● **Problem description**:
An exact reproduction of the records is required. Images must be left out.

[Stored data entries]

___

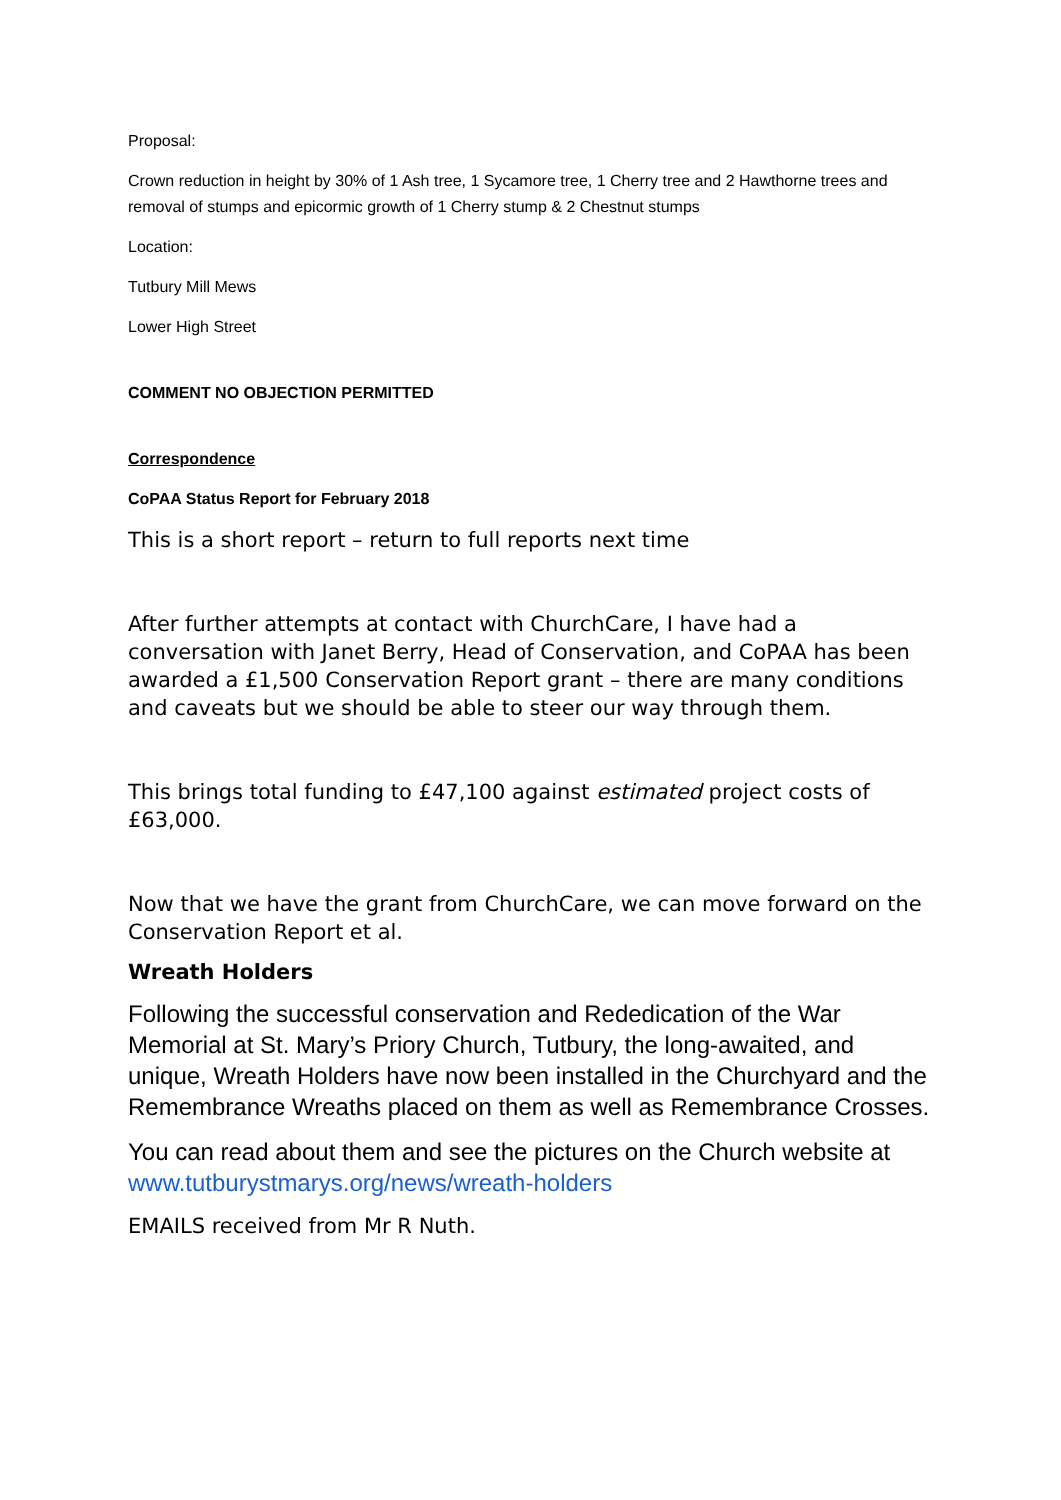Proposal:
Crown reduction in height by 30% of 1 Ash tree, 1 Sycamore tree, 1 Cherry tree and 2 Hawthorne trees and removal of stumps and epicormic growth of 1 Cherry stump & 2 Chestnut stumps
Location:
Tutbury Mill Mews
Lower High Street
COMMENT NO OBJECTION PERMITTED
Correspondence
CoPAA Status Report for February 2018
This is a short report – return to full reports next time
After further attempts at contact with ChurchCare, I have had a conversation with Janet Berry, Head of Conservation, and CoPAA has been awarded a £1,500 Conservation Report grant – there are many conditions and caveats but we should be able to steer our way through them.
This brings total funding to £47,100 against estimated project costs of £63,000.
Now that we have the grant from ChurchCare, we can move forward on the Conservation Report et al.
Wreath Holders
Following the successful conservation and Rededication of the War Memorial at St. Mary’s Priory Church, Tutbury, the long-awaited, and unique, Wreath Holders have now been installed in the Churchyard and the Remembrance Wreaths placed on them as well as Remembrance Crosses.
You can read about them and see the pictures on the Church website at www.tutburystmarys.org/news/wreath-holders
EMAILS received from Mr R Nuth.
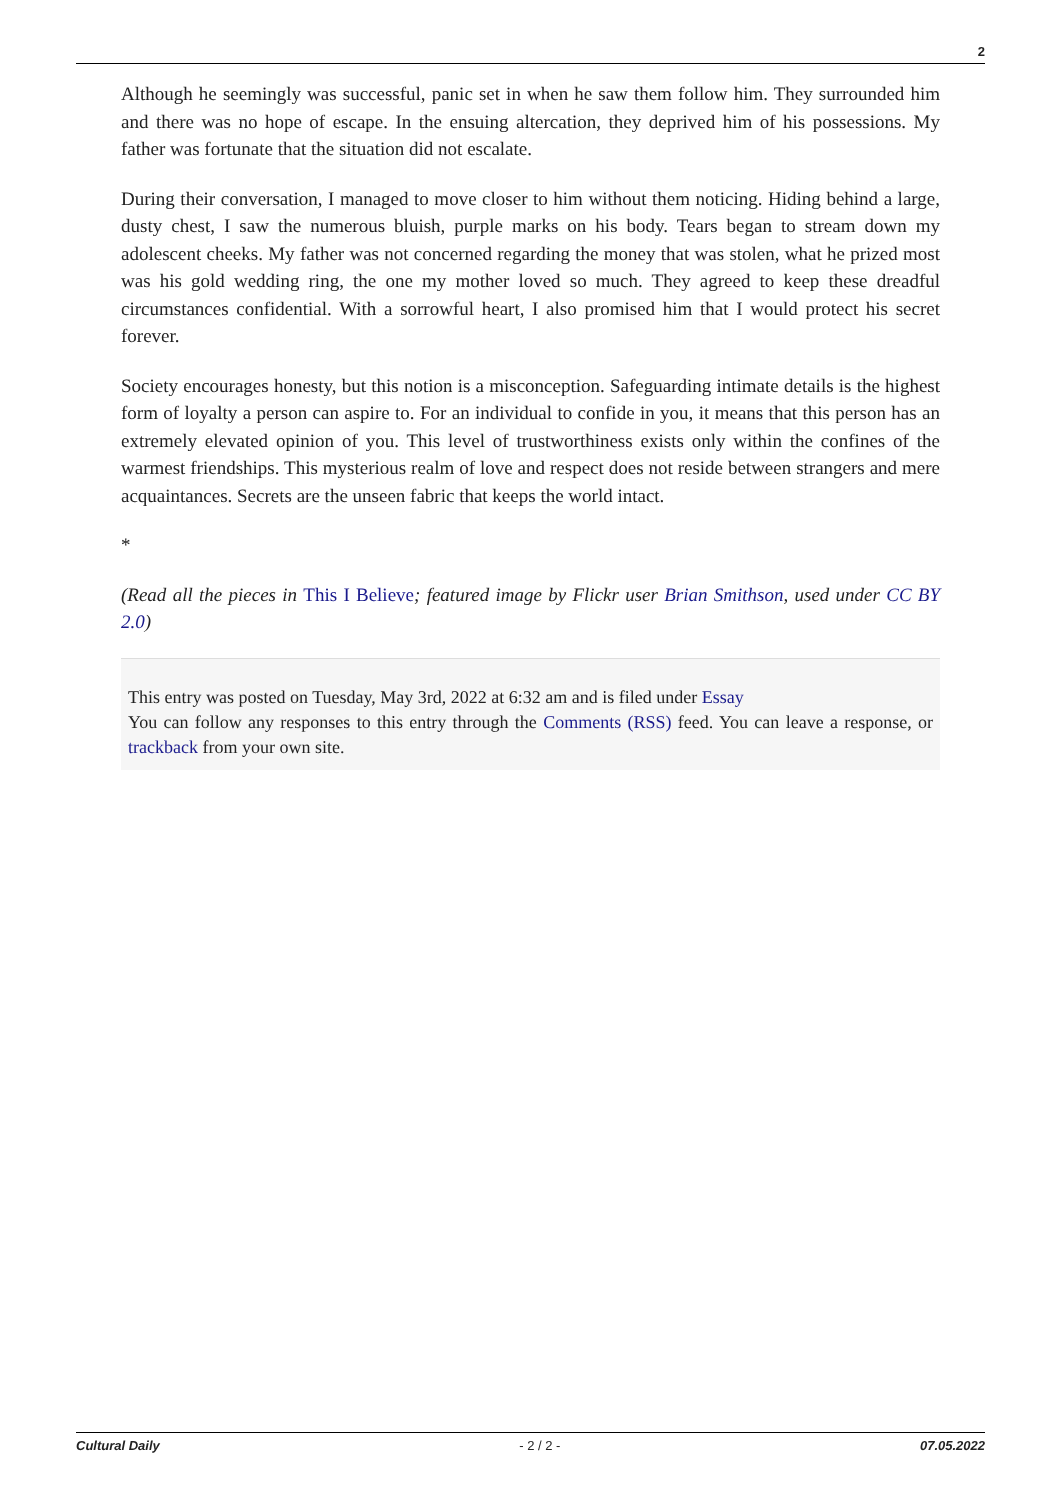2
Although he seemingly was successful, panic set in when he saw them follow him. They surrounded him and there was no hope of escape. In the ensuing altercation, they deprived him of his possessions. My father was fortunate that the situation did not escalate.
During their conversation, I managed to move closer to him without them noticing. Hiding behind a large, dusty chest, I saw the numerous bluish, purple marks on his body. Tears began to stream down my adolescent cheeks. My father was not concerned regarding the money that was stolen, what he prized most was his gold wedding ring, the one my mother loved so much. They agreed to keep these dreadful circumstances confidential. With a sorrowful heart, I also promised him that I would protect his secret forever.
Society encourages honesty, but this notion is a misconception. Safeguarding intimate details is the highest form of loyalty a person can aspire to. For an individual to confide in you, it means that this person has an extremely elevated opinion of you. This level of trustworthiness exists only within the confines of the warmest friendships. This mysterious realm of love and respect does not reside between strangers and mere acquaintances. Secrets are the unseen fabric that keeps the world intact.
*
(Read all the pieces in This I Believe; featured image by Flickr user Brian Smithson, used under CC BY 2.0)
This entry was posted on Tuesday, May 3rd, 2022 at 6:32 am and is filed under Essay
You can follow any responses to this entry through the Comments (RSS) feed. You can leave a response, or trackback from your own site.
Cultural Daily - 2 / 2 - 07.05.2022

___

● **Task result**:
Proposal:
Crown reduction in height by 30% of 1 Ash tree, 1 Sycamore tree, 1 Cherry tree and 2 Hawthorne trees and removal of stumps and epicormic growth of 1 Cherry stump & 2 Chestnut stumps
Location:
Tutbury Mill Mews
Lower High Street
COMMENT NO OBJECTION PERMITTED
Correspondence
CoPAA Status Report for February 2018
This is a short report – return to full reports next time
After further attempts at contact with ChurchCare, I have had a conversation with Janet Berry, Head of Conservation, and CoPAA has been awarded a £1,500 Conservation Report grant – there are many conditions and caveats but we should be able to steer our way through them.
This brings total funding to £47,100 against estimated project costs of £63,000.
Now that we have the grant from ChurchCare, we can move forward on the Conservation Report et al.
Wreath Holders
Following the successful conservation and Rededication of the War Memorial at St. Mary’s Priory Church, Tutbury, the long-awaited, and unique, Wreath Holders have now been installed in the Churchyard and the Remembrance Wreaths placed on them as well as Remembrance Crosses.
You can read about them and see the pictures on the Church website at www.tutburystmarys.org/news/wreath-holders
EMAILS received from Mr R Nuth.
2
Although he seemingly was successful, panic set in when he saw them follow him. They surrounded him and there was no hope of escape. In the ensuing altercation, they deprived him of his possessions. My father was fortunate that the situation did not escalate.
During their conversation, I managed to move closer to him without them noticing. Hiding behind a large, dusty chest, I saw the numerous bluish, purple marks on his body. Tears began to stream down my adolescent cheeks. My father was not concerned regarding the money that was stolen, what he prized most was his gold wedding ring, the one my mother loved so much. They agreed to keep these dreadful circumstances confidential. With a sorrowful heart, I also promised him that I would protect his secret forever.
Society encourages honesty, but this notion is a misconception. Safeguarding intimate details is the highest form of loyalty a person can aspire to. For an individual to confide in you, it means that this person has an extremely elevated opinion of you. This level of trustworthiness exists only within the confines of the warmest friendships. This mysterious realm of love and respect does not reside between strangers and mere acquaintances. Secrets are the unseen fabric that keeps the world intact.
*
(Read all the pieces in This I Believe; featured image by Flickr user Brian Smithson, used under CC BY 2.0)
This entry was posted on Tuesday, May 3rd, 2022 at 6:32 am and is filed under Essay
You can follow any responses to this entry through the Comments (RSS) feed. You can leave a response, or trackback from your own site.
Cultural Daily - 2 / 2 - 07.05.2022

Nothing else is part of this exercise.